Data-driven Reachable Set Estimation with Tunable Adversarial and Wasserstein Distributional Guarantees
For control and verification engineers, this work provides a practical framework for reachable set estimation with tunable robustness to outliers and distribution shifts, though it is an incremental extension of existing scenario optimization techniques.
This paper develops a data-driven method for reachable set estimation in unknown discrete-time dynamical systems using sampled trajectories. It introduces a relaxed scenario program with slack variables to balance set size and trajectory inclusion guarantees, and extends it to handle adversarial perturbations and Wasserstein distribution shifts, providing explicit probabilistic bounds.

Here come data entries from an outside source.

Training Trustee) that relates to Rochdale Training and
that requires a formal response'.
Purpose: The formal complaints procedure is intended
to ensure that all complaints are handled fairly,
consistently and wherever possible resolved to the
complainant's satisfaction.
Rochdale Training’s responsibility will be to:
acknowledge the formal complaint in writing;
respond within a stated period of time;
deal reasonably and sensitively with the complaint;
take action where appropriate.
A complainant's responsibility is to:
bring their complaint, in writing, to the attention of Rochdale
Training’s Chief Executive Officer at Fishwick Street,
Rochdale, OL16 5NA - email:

We study finite horizon reachable set estimation for unknown discrete-time dynamical systems using only sampled state trajectories. Rather than treating scenario optimization as a black-box tool, we show how it can be tailored to reachable set estimation, where one must learn a family of sets based on whole trajectories, while preserving probabilistic guarantees on future trajectory inclusion for the entire horizon. To this end, we formulate a relaxed scenario program with slack variables that yields a tunable trade-off between reachable set size and out-of-sample trajectory inclusion over the horizon, thereby reducing sensitivity to outliers. Leveraging the recent results in adversarially robust scenario optimization, we then extend this formulation to account for bounded adversarial perturbations of the observed trajectories and derive a posteriori probabilistic guarantees on future trajectory inclusion. When probability distribution shifts in the Wasserstein distance occur, we obtain an explicit bound on how gracefully the theoretical probabilistic guarantees degrade. For different geometries, i.e., $p$-norm balls, ellipsoids, and zonotopes, we derive tractable convex reformulations and corroborate our theoretical results in simulation.